If you are reading this blog, you are probably a “UU leader”: a term that has come to mean not only minister and lay elected officers but just about any one who cares about congregations enough to open the church’s mail. Which is fine, I suppose, if almost self-selecting. And this is the reason I’m doing “UU leadership” business out in the open.
There’s a document floating out there, the January 2004 Social Witness Panel Report, and dubbed, “The Direction We’re Going” that you can download as a PDF file at UUA.org.
It calls for a reform of the process by which the UUA, in General Assembly, makes public social witness statements. This is an issue that has bothered me for years. A welcome dose of truth comes in the third paragraph:
We feel that the current process is not engaged in sufficiently by congregations, either qualitatively or quantitatively, and we have recommended changes accordingly.
Another year is proposed to be added to the process, move amendments and word-smithing to the “mini-assemblies” and “we’re considering a new kind of witness, called ‘Public Policy Statements’ . . . “to allow the staff of the Association, as well as UUs and the publical generally, to know our policies on a given issue” rather than reviewing the legislative backlog.
I welcome this document, and wish it were less apologetic in tone because that only emboldens those who would want it dead. After all, it isn’t radical, but rather the status quo is the problem.
Allowing a handful of members in a handful of congregations steer the public politio-social witness of the Association has long been a troubling and undemocratic feature of our national polity. I believe it pains us as being further to the left than we are, and, for those who care about such things (left, right, and center) makes Unitarian Universalism either more or less polically appealing. The upshot is that there is, and increasingly becomes, a de facto political test for assimilation into congregational life. I wouldn’t mind so much, except that such effort is made Association-wide to ensure that there is no theological test for assimilation into congregational life. So, not only is there a bias towards the left, but (and this is what really burns me) a bias towards public politics and away from the publically theological. Theology, it seems, is what consenting Unitarian Universalists do in the privacy of their own homes. What a shame and a waste!

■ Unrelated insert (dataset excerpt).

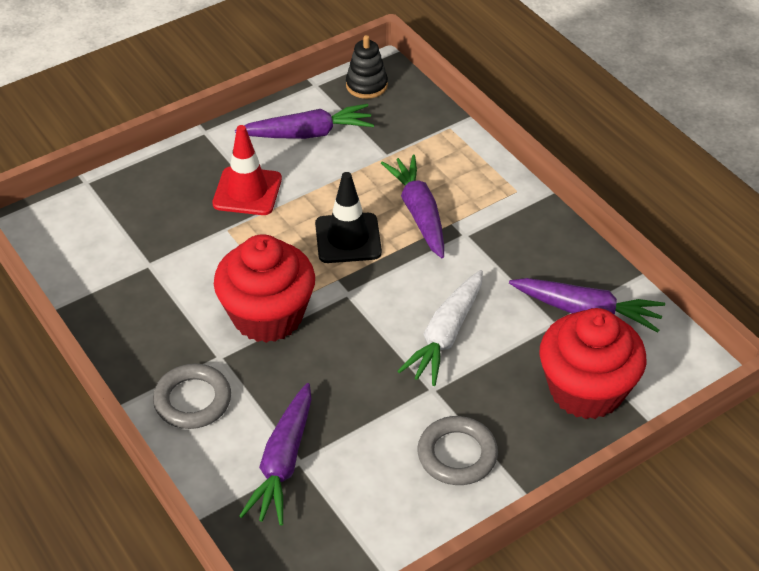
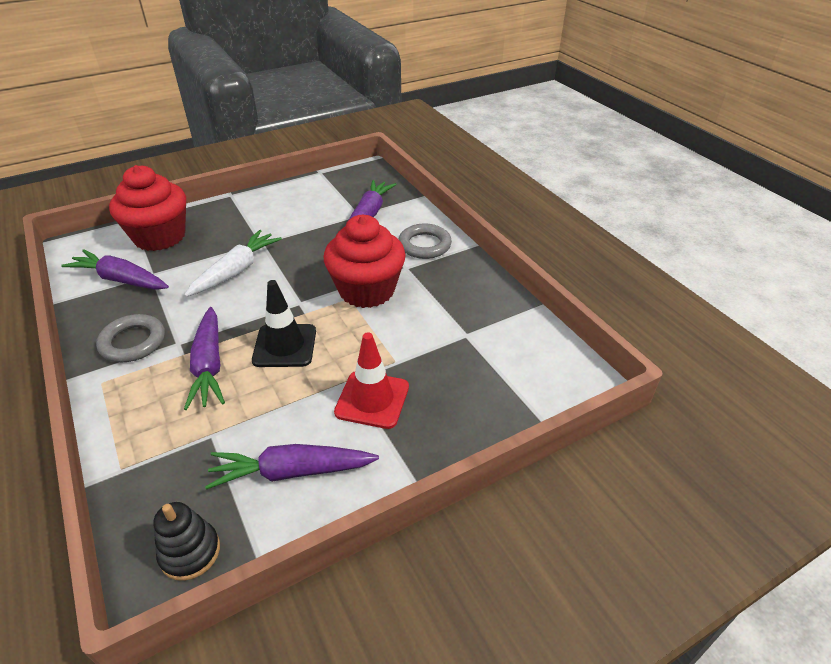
camera: 175 degrees left, 5 degrees down
(457, 454) = (261, 213): grey ring -> grey ring (133, 342)

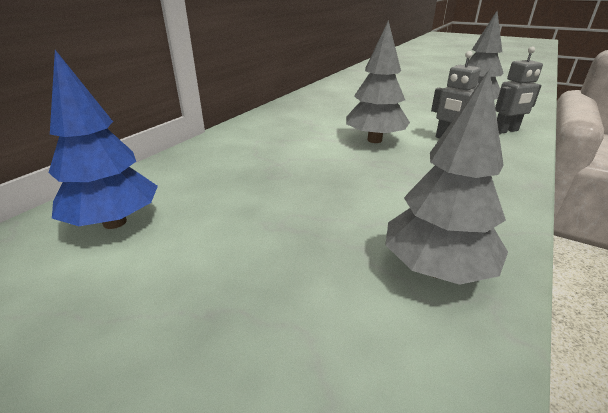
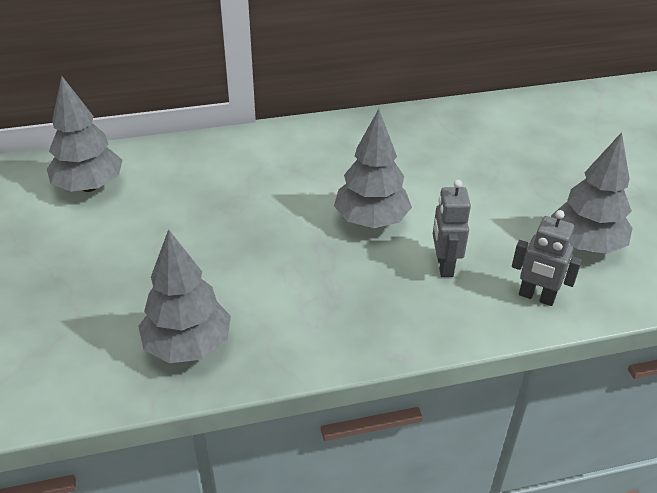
camera: 45 degrees right, 10 degrees up
(115, 222) = (89, 186): blue tree -> grey tree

Of course, I think that part of the problem (and heritage) of liberal religion is the paternalistic desire to tell other people what to do. So why don’t we first talk to, or at least among, ourselves. I see some of this in the desire to lengthen and interiorize the process, and I certainly welcome that. Shouldn’t we speak to our own faults, and our our means of reconciling them, before laying a paper seige on the Congress, the White House, or Wall Street?
The resolutions adopted by the first Universalist convention, in 1790, were not policy declarations but recommendations and leading suggestions for how Universalists should live their lives.
That might be asking too much, but that’s the kind of radical reform I’d like to see. Until then, I endorse the recommendations of the Social Witness Panel.